Ingredients
- 2 x 400g tin of chickpeas – keep the chickpea water for merinques
- 1 handful of fresh coriander (including stalks)
- ½tsp paprika
- ½tsp ground coriander
- ½tsp ground cumin
- 1 lemon
- 3 heaped tbsp plain flour, plus extra for dusting
- Irish rapeseed oil (for cooking)
- 1 head of Irish Gem lettuce (keep the root to regrow)
- 2 large ripe tomatoes
- Natural yoghurt
- 4 slices cheese
- 4 brioche buns
- Drain the chickpeas and add into a food processor.
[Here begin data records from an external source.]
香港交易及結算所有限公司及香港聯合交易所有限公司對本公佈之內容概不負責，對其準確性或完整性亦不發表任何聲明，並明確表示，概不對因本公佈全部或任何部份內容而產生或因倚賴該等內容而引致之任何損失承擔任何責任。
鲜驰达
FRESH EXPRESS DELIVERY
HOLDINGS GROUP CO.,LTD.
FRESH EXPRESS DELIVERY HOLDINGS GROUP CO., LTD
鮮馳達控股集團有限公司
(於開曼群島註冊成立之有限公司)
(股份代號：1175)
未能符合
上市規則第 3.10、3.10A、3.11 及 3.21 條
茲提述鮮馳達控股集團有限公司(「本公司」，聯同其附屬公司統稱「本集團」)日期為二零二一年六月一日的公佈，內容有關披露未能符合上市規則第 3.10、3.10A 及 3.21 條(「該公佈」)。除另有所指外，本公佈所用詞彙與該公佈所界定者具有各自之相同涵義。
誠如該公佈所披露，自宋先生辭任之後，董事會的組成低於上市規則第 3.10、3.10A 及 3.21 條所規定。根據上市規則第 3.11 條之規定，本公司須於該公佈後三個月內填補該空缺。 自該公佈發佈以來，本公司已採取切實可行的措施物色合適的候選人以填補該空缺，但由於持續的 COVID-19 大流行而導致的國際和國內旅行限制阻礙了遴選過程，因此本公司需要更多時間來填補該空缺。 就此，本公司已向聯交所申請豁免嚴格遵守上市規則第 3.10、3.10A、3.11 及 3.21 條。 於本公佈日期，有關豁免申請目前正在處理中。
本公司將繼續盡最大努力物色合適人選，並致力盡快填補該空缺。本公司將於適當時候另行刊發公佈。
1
Add half the coriander leaves and all the stalks.
- Add the spices, flour and a pinch of sea salt, finely grate in the lemon zest and add the juice, then blend until combined (not too smooth as to keep some texture)
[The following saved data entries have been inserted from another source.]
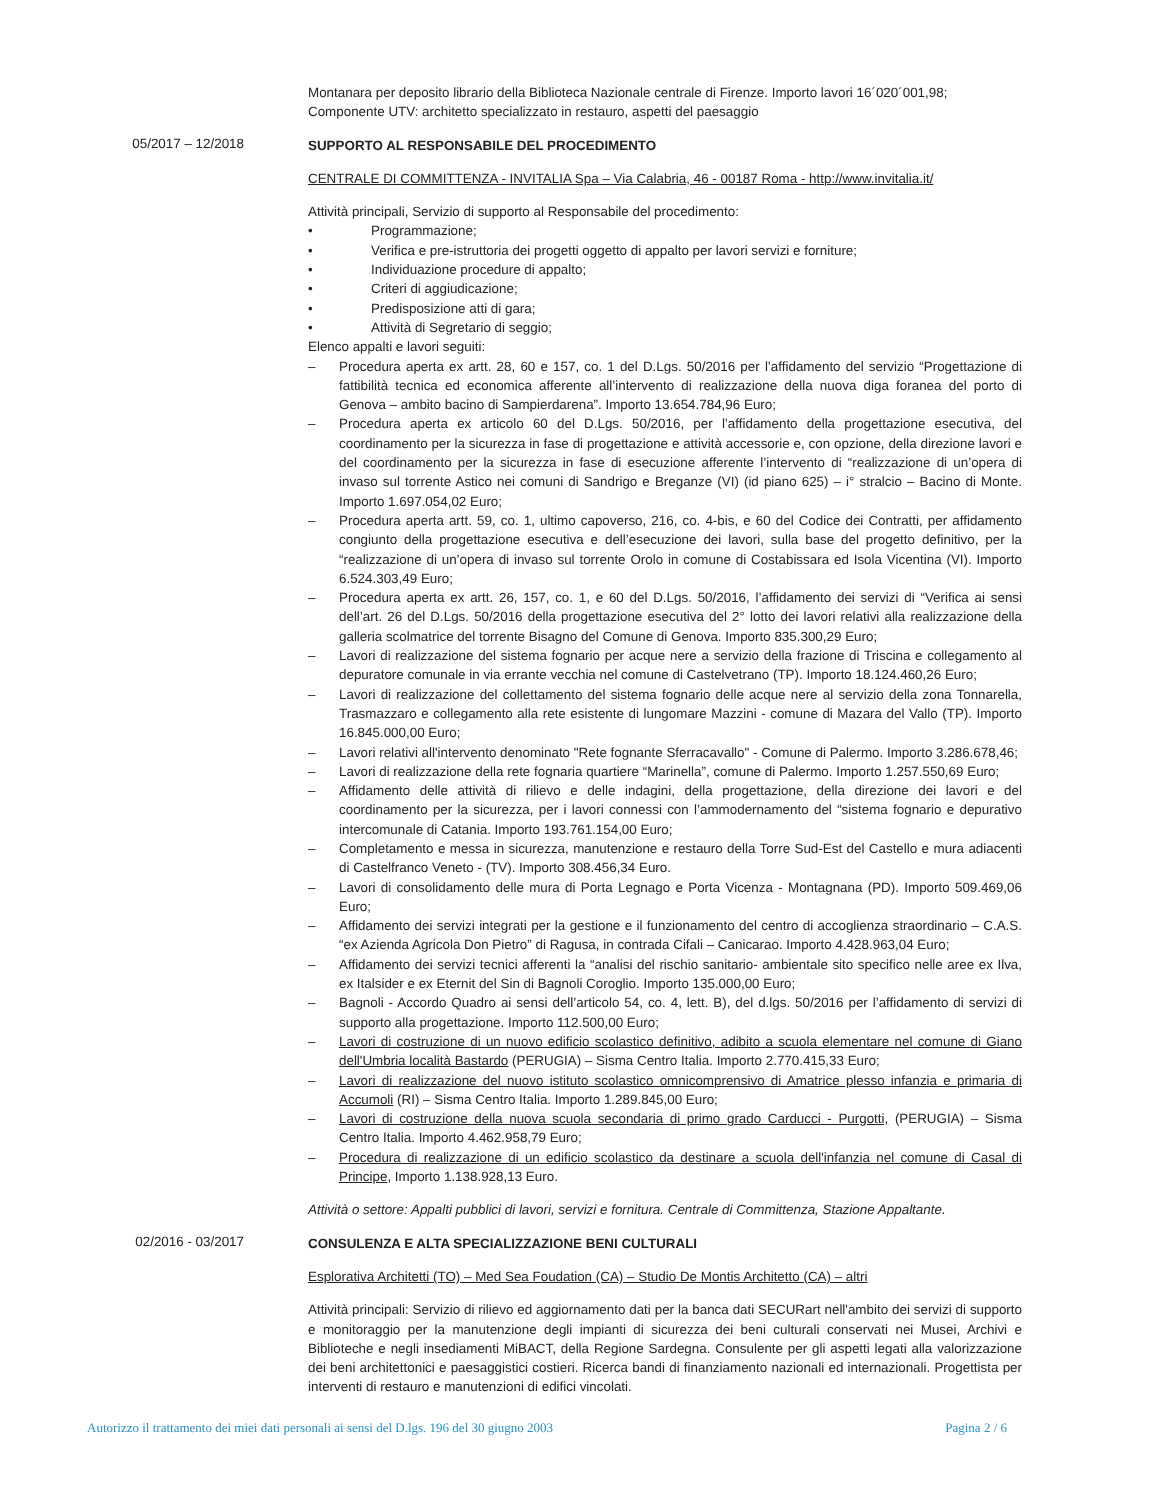Montanara per deposito librario della Biblioteca Nazionale centrale di Firenze. Importo lavori 16´020´001,98;
Componente UTV: architetto specializzato in restauro, aspetti del paesaggio
05/2017 – 12/2018
SUPPORTO AL RESPONSABILE DEL PROCEDIMENTO
CENTRALE DI COMMITTENZA - INVITALIA Spa – Via Calabria, 46 - 00187 Roma - http://www.invitalia.it/
Attività principali, Servizio di supporto al Responsabile del procedimento:
• Programmazione;
• Verifica e pre-istruttoria dei progetti oggetto di appalto per lavori servizi e forniture;
• Individuazione procedure di appalto;
• Criteri di aggiudicazione;
• Predisposizione atti di gara;
• Attività di Segretario di seggio;
Elenco appalti e lavori seguiti:
– Procedura aperta ex artt. 28, 60 e 157, co. 1 del D.Lgs. 50/2016 per l’affidamento del servizio “Progettazione di fattibilità tecnica ed economica afferente all’intervento di realizzazione della nuova diga foranea del porto di Genova – ambito bacino di Sampierdarena”. Importo 13.654.784,96 Euro;
– Procedura aperta ex articolo 60 del D.Lgs. 50/2016, per l’affidamento della progettazione esecutiva, del coordinamento per la sicurezza in fase di progettazione e attività accessorie e, con opzione, della direzione lavori e del coordinamento per la sicurezza in fase di esecuzione afferente l’intervento di “realizzazione di un’opera di invaso sul torrente Astico nei comuni di Sandrigo e Breganze (VI) (id piano 625) – i° stralcio – Bacino di Monte. Importo 1.697.054,02 Euro;
– Procedura aperta artt. 59, co. 1, ultimo capoverso, 216, co. 4-bis, e 60 del Codice dei Contratti, per affidamento congiunto della progettazione esecutiva e dell’esecuzione dei lavori, sulla base del progetto definitivo, per la “realizzazione di un’opera di invaso sul torrente Orolo in comune di Costabissara ed Isola Vicentina (VI). Importo 6.524.303,49 Euro;
– Procedura aperta ex artt. 26, 157, co. 1, e 60 del D.Lgs. 50/2016, l’affidamento dei servizi di “Verifica ai sensi dell’art. 26 del D.Lgs. 50/2016 della progettazione esecutiva del 2° lotto dei lavori relativi alla realizzazione della galleria scolmatrice del torrente Bisagno del Comune di Genova. Importo 835.300,29 Euro;
– Lavori di realizzazione del sistema fognario per acque nere a servizio della frazione di Triscina e collegamento al depuratore comunale in via errante vecchia nel comune di Castelvetrano (TP). Importo 18.124.460,26 Euro;
– Lavori di realizzazione del collettamento del sistema fognario delle acque nere al servizio della zona Tonnarella, Trasmazzaro e collegamento alla rete esistente di lungomare Mazzini - comune di Mazara del Vallo (TP). Importo 16.845.000,00 Euro;
– Lavori relativi all'intervento denominato "Rete fognante Sferracavallo" - Comune di Palermo. Importo 3.286.678,46;
– Lavori di realizzazione della rete fognaria quartiere “Marinella”, comune di Palermo. Importo 1.257.550,69 Euro;
– Affidamento delle attività di rilievo e delle indagini, della progettazione, della direzione dei lavori e del coordinamento per la sicurezza, per i lavori connessi con l’ammodernamento del “sistema fognario e depurativo intercomunale di Catania. Importo 193.761.154,00 Euro;
– Completamento e messa in sicurezza, manutenzione e restauro della Torre Sud-Est del Castello e mura adiacenti di Castelfranco Veneto - (TV). Importo 308.456,34 Euro.
– Lavori di consolidamento delle mura di Porta Legnago e Porta Vicenza - Montagnana (PD). Importo 509.469,06 Euro;
– Affidamento dei servizi integrati per la gestione e il funzionamento del centro di accoglienza straordinario – C.A.S. “ex Azienda Agricola Don Pietro” di Ragusa, in contrada Cifali – Canicarao. Importo 4.428.963,04 Euro;
– Affidamento dei servizi tecnici afferenti la “analisi del rischio sanitario- ambientale sito specifico nelle aree ex Ilva, ex Italsider e ex Eternit del Sin di Bagnoli Coroglio. Importo 135.000,00 Euro;
– Bagnoli - Accordo Quadro ai sensi dell’articolo 54, co. 4, lett. B), del d.lgs. 50/2016 per l’affidamento di servizi di supporto alla progettazione. Importo 112.500,00 Euro;
– Lavori di costruzione di un nuovo edificio scolastico definitivo, adibito a scuola elementare nel comune di Giano dell'Umbria località Bastardo (PERUGIA) – Sisma Centro Italia. Importo 2.770.415,33 Euro;
– Lavori di realizzazione del nuovo istituto scolastico omnicomprensivo di Amatrice plesso infanzia e primaria di Accumoli (RI) – Sisma Centro Italia. Importo 1.289.845,00 Euro;
– Lavori di costruzione della nuova scuola secondaria di primo grado Carducci - Purgotti, (PERUGIA) – Sisma Centro Italia. Importo 4.462.958,79 Euro;
– Procedura di realizzazione di un edificio scolastico da destinare a scuola dell'infanzia nel comune di Casal di Principe, Importo 1.138.928,13 Euro.
Attività o settore: Appalti pubblici di lavori, servizi e fornitura. Centrale di Committenza, Stazione Appaltante.
02/2016 - 03/2017
CONSULENZA E ALTA SPECIALIZZAZIONE BENI CULTURALI
Esplorativa Architetti (TO) – Med Sea Foudation (CA) – Studio De Montis Architetto (CA) – altri
Attività principali: Servizio di rilievo ed aggiornamento dati per la banca dati SECURart nell'ambito dei servizi di supporto e monitoraggio per la manutenzione degli impianti di sicurezza dei beni culturali conservati nei Musei, Archivi e Biblioteche e negli insediamenti MiBACT, della Regione Sardegna. Consulente per gli aspetti legati alla valorizzazione dei beni architettonici e paesaggistici costieri. Ricerca bandi di finanziamento nazionali ed internazionali. Progettista per interventi di restauro e manutenzioni di edifici vincolati.
Autorizzo il trattamento dei miei dati personali ai sensi del D.lgs. 196 del 30 giugno 2003 Pagina 2 / 6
- On a floured surface, divide and shape the mixture into 4 equal-sized burgers and put in the fridge for 30 minutes to firm up.
- Heat a splash of rapeseed oil in a large frying pan over a medium heat, add the patties and cook for 10 minutes, or until golden and cooked through, turning halfway.
- Chop the remainder of the coriander and add to the yoghurt.
- Toast the buns in the pan or grill, Squeeze a large dollop of ketchup onto the base of each bun, then top with lettuce and the burgers. Top with a couple of slices of tomato, cheese, the yogurt dressing and burger bun tops. These are delicious served with a fresh green salad.